I am editing a series of XML files, and I need to remove all attributes with the name "foo". This attribute appears in more than one type of element. An example snippet from the XML might be:
<bodymatter id="######">
<level1 id="######">
<pagenum page="#####" id="######" foo="######" />
<h1 id="#####" foo="#####">Header</h1>
<imggroup id="#######">
.
.
etc.
The best solution I have uses Regex:
Regex regex = new Regex("foo=\"" + ".*?" + "\"", RegexOptions.Singleline);
content = regex.Replace(content, "");
I know built-in XML parsers could help, but ideally I want to make simple XML replacements/removals without having to deal with the baggage of an entire XML parser.
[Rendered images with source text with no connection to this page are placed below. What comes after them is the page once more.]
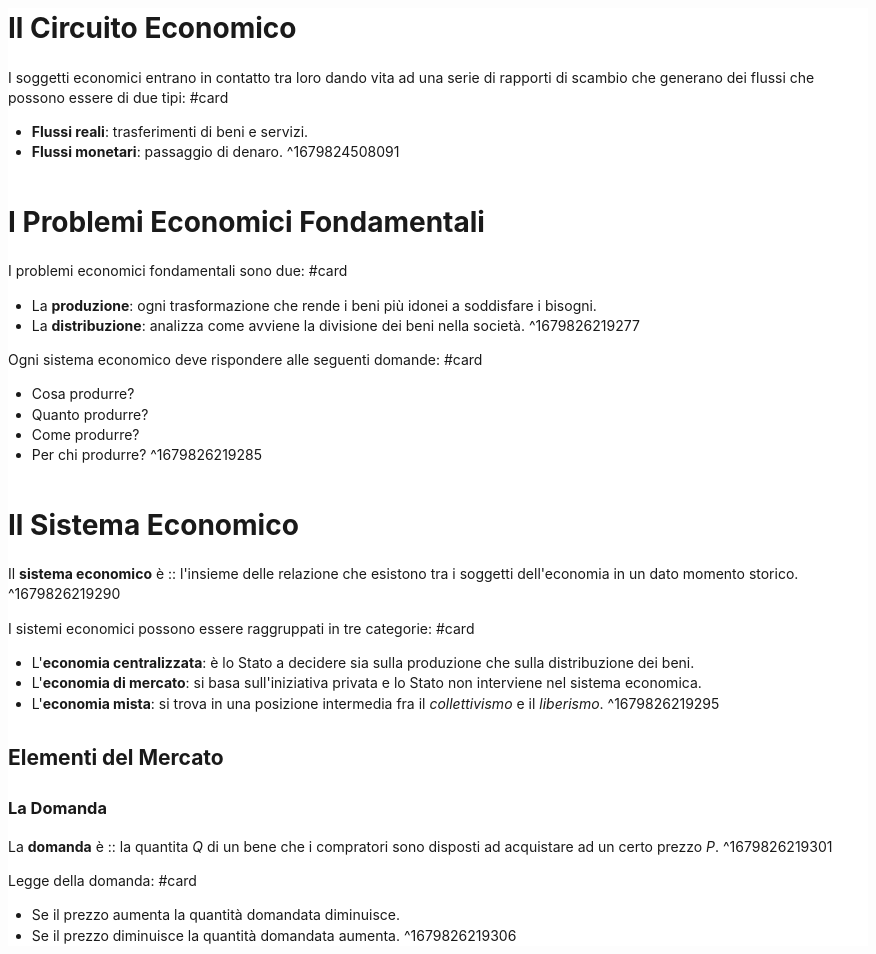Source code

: # Il Circuito Economico

I soggetti economici entrano in contatto tra loro dando vita ad una serie di rapporti di scambio che generano dei flussi che possono essere di due tipi: #card 
- **Flussi reali**: trasferimenti di beni e servizi.
- **Flussi monetari**: passaggio di denaro.
^1679824508091

# I Problemi Economici Fondamentali

I problemi economici fondamentali sono due: #card 
- La **produzione**: ogni trasformazione che rende i beni più idonei a soddisfare i bisogni.
- La **distribuzione**: analizza come avviene la divisione dei beni nella società.
^1679826219277

Ogni sistema economico deve rispondere alle seguenti domande: #card 
- Cosa produrre?
- Quanto produrre?
- Come produrre?
- Per chi produrre?
^1679826219285

# Il Sistema Economico

Il **sistema economico** è :: l'insieme delle relazione che esistono tra i soggetti dell'economia in un dato momento storico.
^1679826219290

I sistemi economici possono essere raggruppati in tre categorie: #card 
- L'**economia centralizzata**: è lo Stato a decidere sia sulla produzione che sulla distribuzione dei beni.
- L'**economia di mercato**: si basa sull'iniziativa privata e lo Stato non interviene nel sistema economica.
- L'**economia mista**: si trova in una posizione intermedia fra il *collettivismo* e il *liberismo*.
^1679826219295

## Elementi del Mercato

### La Domanda

La **domanda** è :: la quantita $Q$ di un bene che i compratori sono disposti ad acquistare ad un certo prezzo $P$.
^1679826219301

Legge della domanda: #card
- Se il prezzo aumenta la quantità domandata diminuisce.
- Se il prezzo diminuisce la quantità domandata aumenta.
^1679826219306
Is Regex the best solution in this case?
Edit:
After some research in the XmlDocument class, here is one possible solution I came up with (to remove more than one attribute type stored in the array "ids"):
private void removeAttributesbyName(string[] ids)
{
XmlDocument doc = new XmlDocument();
doc.Load(path);
XmlNodeList xnlNodes = doc.GetElementsByTagName("*");
foreach (XmlElement el in xnlNodes)
{
for (int i = 0; i <= ids.Length - 1; i++)
{
if (el.HasAttribute(ids[i]))
{
el.RemoveAttribute(ids[i]);
}
if (el.HasChildNodes)
{
foreach (XmlNode child in el.ChildNodes)
{
if (child is XmlElement && (child as XmlElement).HasAttribute(ids[i]))
{
(child as XmlElement).RemoveAttribute(ids[i]);
}
}
}
}
}
}
I don't know if this is as efficient as it possibly could be, but I've tested it and it seems to work fine.